Saturday, August 18, 2012

Practicing Spirit


Exercising Spirit

The spirit is not a thing we display but an activity we exercise, in favor of which we choose and on which we gamble. It exists only for him who wants it and, in wanting it, brings it into being.”
                                          Louis Lavelle

Is there something that compels you to get up each day and go to work? I don't mean your job so much as something that feels essential for you? Maybe it is meditation, or prayer, or jogging, or, like me, writing. Perhaps you arise each day and read something that inspires you, that you think about and hold in your heart throughout the day. Whatever the exercise is that connects you to yourself, that is spirit at work.
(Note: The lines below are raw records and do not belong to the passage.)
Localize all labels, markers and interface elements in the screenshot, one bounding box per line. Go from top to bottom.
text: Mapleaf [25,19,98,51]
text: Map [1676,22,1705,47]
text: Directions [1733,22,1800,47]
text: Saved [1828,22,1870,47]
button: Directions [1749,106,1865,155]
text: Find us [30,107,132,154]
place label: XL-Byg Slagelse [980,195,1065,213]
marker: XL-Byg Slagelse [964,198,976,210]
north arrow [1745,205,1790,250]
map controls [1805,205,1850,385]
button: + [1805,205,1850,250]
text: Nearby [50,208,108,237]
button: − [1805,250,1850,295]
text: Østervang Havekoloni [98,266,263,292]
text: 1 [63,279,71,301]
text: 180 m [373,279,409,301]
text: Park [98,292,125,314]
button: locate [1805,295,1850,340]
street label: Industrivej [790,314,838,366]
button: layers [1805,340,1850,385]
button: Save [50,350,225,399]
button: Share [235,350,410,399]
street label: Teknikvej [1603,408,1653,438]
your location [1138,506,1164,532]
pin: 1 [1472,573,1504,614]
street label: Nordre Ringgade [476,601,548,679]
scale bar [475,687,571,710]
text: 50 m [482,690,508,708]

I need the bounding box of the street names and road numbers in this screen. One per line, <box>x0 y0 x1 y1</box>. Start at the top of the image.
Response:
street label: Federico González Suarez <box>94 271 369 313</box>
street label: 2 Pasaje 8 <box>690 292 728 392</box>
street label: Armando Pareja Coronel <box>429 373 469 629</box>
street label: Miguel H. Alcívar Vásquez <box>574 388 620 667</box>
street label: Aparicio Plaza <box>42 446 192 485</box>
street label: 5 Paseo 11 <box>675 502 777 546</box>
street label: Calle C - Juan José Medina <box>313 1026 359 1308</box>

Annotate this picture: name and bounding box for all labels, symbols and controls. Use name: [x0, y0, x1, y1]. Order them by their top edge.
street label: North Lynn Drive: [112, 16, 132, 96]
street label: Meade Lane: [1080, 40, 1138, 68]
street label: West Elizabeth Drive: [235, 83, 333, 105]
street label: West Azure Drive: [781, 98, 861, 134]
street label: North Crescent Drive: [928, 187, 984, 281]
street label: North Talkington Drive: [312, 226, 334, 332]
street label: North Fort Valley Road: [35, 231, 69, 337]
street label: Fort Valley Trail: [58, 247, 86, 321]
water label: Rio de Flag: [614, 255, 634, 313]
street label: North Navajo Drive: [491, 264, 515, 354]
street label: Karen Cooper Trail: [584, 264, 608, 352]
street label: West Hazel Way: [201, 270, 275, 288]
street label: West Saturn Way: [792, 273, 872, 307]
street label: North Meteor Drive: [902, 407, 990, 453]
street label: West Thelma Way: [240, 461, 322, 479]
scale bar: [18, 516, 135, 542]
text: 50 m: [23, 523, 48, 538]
When I first started writing, I wanted to discipline myself to write at a certain time every day because that's what I'd heard other writers say they do. I got up, poured my coffee, and sat down at the computer. Sometimes I worked for an hour and sometimes for four or five hours. But it was me imitating someone else. I had no idea that at some point the writing would take control; that it would acquire a life of its own and guide me toward its own goals. In many ways, the writing creates me rather than the other way around.

I know runners who feel the same about running, and people who meditate who feel compelled to rise at 5:30 so they can get in an hour before doing anything else. When something prevents it, they feel out of sorts all day. All practices are difficult in the beginning. Runners are sore, people are distracted during meditation. But, gradually, one settles into the routine and it feels easy and normal and necessary.

One learns about oneself, and one's relationship to the divine within through the repeated exercise of a spiritual practice—regardless of what that practice is. 'Seek and you shall find' becomes keep seeking and you shall find ever more. Within a daily practice, there is depth deeper than the ocean, and width wider than the sky. All you have to do is show up and do what is required.